[Stored items]
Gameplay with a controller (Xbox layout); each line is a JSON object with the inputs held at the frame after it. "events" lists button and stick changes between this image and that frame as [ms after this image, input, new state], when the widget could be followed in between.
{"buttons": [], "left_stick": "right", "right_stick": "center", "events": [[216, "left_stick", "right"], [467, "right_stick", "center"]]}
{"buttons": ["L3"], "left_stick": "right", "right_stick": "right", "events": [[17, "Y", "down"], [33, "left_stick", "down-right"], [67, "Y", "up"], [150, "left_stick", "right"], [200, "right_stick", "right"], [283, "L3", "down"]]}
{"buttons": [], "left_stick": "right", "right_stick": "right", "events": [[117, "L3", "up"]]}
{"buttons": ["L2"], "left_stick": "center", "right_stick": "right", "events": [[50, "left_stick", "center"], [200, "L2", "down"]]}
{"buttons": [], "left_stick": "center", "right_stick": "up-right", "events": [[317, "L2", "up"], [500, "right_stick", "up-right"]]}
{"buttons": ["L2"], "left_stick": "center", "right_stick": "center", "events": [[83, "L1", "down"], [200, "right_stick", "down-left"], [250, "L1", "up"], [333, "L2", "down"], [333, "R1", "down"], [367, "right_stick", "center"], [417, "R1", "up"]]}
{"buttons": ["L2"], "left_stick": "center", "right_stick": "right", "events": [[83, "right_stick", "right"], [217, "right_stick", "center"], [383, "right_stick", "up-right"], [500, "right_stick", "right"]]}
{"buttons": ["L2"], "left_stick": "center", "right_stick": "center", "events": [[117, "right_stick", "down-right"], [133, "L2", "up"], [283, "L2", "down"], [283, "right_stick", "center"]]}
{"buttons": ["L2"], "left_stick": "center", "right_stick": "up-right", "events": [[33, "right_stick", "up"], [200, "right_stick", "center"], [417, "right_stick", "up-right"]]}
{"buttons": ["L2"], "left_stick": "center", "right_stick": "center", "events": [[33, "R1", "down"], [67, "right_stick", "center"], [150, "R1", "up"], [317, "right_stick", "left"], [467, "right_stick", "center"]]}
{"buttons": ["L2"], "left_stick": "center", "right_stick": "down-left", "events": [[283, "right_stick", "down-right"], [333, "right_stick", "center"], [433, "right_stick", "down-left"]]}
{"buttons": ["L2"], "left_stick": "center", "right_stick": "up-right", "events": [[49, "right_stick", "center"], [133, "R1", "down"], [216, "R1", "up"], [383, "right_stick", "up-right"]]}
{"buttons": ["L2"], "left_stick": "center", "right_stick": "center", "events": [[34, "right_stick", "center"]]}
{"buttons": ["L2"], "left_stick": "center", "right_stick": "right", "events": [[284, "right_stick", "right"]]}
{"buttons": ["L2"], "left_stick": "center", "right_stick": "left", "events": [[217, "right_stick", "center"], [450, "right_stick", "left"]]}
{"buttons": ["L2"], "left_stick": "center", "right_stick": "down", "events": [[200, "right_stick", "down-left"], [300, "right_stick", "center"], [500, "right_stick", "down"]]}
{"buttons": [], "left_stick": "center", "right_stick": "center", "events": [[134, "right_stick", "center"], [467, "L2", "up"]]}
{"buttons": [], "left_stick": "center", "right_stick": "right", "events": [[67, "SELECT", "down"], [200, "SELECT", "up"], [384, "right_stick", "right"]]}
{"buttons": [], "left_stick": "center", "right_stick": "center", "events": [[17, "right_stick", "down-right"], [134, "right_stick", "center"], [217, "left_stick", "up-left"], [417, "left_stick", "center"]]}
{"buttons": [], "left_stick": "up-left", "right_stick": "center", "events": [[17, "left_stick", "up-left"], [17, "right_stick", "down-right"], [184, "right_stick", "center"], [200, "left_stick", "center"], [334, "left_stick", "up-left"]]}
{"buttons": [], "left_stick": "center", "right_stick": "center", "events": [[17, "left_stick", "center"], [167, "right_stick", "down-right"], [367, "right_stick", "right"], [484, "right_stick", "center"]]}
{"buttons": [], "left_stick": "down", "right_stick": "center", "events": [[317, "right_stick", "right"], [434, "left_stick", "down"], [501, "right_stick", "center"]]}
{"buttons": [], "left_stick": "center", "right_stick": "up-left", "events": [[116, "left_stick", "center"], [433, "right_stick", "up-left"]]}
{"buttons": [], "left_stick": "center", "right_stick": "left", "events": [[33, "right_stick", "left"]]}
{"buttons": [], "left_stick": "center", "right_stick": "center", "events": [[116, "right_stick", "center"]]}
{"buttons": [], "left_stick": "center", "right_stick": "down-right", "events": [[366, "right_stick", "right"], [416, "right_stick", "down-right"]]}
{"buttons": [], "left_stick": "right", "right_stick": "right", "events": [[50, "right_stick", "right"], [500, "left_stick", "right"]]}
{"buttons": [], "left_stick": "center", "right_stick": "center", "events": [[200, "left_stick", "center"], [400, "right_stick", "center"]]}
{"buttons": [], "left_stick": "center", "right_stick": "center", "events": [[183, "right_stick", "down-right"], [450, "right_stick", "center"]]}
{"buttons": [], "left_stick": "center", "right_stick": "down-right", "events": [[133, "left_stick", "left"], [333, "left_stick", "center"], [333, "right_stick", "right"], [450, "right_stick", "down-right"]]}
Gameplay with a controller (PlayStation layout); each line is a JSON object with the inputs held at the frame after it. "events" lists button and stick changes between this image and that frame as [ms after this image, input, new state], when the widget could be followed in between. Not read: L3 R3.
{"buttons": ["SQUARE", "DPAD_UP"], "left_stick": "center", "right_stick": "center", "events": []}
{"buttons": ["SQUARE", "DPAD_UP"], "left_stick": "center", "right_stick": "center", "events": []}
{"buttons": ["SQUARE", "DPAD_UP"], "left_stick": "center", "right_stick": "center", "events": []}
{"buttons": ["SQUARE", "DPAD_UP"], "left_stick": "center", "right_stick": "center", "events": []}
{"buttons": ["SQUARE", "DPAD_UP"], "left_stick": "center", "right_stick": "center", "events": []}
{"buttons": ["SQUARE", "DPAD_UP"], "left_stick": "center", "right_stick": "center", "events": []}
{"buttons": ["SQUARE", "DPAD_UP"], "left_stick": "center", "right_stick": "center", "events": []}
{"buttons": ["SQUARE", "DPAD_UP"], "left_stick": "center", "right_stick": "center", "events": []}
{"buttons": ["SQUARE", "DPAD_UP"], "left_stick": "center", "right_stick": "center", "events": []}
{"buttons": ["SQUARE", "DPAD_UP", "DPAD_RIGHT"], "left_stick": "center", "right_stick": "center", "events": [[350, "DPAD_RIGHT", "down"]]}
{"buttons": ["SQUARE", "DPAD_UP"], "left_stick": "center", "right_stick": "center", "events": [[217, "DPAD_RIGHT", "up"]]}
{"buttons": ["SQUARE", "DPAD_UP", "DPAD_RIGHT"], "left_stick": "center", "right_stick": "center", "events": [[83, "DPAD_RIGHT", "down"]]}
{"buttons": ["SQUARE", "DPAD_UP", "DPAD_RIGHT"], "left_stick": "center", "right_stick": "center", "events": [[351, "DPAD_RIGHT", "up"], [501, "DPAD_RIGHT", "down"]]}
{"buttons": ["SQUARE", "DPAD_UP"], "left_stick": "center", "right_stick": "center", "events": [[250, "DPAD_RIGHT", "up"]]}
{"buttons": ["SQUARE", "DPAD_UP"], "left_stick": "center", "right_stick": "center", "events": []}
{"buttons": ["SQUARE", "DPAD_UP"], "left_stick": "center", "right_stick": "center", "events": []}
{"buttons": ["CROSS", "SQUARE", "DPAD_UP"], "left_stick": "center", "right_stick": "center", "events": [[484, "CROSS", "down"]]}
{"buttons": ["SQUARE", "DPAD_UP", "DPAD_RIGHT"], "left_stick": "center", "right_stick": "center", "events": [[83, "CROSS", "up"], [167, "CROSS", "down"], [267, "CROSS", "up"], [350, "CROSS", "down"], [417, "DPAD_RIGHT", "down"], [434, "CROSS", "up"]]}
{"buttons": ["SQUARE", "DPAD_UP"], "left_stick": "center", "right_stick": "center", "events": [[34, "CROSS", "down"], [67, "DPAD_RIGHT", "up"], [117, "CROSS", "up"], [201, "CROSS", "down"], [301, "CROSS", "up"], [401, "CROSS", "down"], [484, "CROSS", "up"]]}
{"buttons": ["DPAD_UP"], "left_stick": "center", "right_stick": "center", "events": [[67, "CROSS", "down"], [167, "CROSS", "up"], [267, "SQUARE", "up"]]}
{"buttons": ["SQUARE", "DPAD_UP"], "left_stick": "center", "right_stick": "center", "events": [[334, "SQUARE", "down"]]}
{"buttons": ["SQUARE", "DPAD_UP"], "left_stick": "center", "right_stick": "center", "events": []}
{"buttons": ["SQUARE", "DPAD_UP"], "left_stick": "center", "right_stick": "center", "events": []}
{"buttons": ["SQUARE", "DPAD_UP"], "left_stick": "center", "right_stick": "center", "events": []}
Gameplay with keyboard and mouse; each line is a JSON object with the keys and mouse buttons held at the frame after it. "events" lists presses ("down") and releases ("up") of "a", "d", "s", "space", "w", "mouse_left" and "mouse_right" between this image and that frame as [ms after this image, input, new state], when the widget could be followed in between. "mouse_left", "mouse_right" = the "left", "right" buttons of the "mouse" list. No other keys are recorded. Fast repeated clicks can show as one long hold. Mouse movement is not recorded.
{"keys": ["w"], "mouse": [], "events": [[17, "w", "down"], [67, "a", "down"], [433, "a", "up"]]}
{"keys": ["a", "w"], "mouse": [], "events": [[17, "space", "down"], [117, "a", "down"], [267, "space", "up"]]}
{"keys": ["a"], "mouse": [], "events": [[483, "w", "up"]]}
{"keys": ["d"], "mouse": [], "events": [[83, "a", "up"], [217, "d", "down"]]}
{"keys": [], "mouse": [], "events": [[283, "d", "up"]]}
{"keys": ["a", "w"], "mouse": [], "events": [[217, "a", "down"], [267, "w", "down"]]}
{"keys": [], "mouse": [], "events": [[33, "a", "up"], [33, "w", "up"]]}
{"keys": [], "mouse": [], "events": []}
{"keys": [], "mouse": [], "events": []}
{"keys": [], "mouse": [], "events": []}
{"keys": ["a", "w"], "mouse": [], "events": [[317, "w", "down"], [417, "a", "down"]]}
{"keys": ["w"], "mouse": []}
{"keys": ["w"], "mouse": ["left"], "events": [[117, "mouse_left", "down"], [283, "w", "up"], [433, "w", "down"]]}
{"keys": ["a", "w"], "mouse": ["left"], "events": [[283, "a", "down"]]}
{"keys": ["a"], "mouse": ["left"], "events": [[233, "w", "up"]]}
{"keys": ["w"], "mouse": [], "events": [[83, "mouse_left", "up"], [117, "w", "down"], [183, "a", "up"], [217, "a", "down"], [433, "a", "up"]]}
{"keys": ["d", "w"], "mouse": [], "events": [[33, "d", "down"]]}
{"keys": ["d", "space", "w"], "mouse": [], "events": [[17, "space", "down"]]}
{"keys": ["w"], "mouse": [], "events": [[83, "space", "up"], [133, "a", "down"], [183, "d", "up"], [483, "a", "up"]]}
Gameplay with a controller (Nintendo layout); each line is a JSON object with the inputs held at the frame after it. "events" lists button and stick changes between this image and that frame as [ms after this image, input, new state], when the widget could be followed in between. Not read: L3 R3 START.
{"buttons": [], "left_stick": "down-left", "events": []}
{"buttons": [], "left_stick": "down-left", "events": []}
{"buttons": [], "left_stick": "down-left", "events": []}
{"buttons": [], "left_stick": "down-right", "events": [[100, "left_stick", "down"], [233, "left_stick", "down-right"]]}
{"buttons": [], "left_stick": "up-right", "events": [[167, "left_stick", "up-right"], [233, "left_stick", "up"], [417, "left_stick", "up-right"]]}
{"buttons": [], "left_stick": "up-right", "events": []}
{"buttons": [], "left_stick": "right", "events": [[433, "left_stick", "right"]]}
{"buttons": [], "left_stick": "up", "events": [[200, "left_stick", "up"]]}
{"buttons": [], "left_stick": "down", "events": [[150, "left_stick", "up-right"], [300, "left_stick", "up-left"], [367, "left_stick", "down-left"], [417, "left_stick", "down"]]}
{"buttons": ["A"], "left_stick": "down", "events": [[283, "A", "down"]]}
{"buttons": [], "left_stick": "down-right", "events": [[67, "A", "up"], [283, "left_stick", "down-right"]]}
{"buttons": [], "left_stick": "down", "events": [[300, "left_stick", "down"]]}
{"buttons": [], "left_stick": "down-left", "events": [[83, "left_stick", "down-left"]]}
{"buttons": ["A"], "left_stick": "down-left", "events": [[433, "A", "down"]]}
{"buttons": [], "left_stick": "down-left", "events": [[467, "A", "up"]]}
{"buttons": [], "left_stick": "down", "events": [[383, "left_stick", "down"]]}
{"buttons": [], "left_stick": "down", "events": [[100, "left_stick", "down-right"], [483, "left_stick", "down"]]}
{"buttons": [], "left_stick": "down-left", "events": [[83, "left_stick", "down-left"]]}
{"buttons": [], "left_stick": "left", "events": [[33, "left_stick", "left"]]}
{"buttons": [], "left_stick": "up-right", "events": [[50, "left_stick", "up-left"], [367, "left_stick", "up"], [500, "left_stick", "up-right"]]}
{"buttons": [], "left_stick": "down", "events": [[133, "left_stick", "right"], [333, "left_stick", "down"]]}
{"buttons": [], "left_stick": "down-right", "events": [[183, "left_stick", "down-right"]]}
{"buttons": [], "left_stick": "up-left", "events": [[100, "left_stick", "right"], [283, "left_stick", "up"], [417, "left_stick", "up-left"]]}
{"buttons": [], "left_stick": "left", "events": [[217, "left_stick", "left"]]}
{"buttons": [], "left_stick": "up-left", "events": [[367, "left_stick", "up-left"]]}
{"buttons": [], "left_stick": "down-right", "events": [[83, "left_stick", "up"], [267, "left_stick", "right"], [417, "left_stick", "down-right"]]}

What you are asked to do:
What is needed is each line of the entries that contains the word "space".

Response below:
Gameplay with keyboard and mouse; each line is a JSON object with the keys and mouse buttons held at the frame after it. "events" lists presses ("down") and releases ("up") of "a", "d", "s", "space", "w", "mouse_left" and "mouse_right" between this image and that frame as [ms after this image, input, new state], when the widget could be followed in between. "mouse_left", "mouse_right" = the "left", "right" buttons of the "mouse" list. No other keys are recorded. Fast repeated clicks can show as one long hold. Mouse movement is not recorded.
{"keys": ["a", "w"], "mouse": [], "events": [[17, "space", "down"], [117, "a", "down"], [267, "space", "up"]]}
{"keys": ["d", "space", "w"], "mouse": [], "events": [[17, "space", "down"]]}
{"keys": ["w"], "mouse": [], "events": [[83, "space", "up"], [133, "a", "down"], [183, "d", "up"], [483, "a", "up"]]}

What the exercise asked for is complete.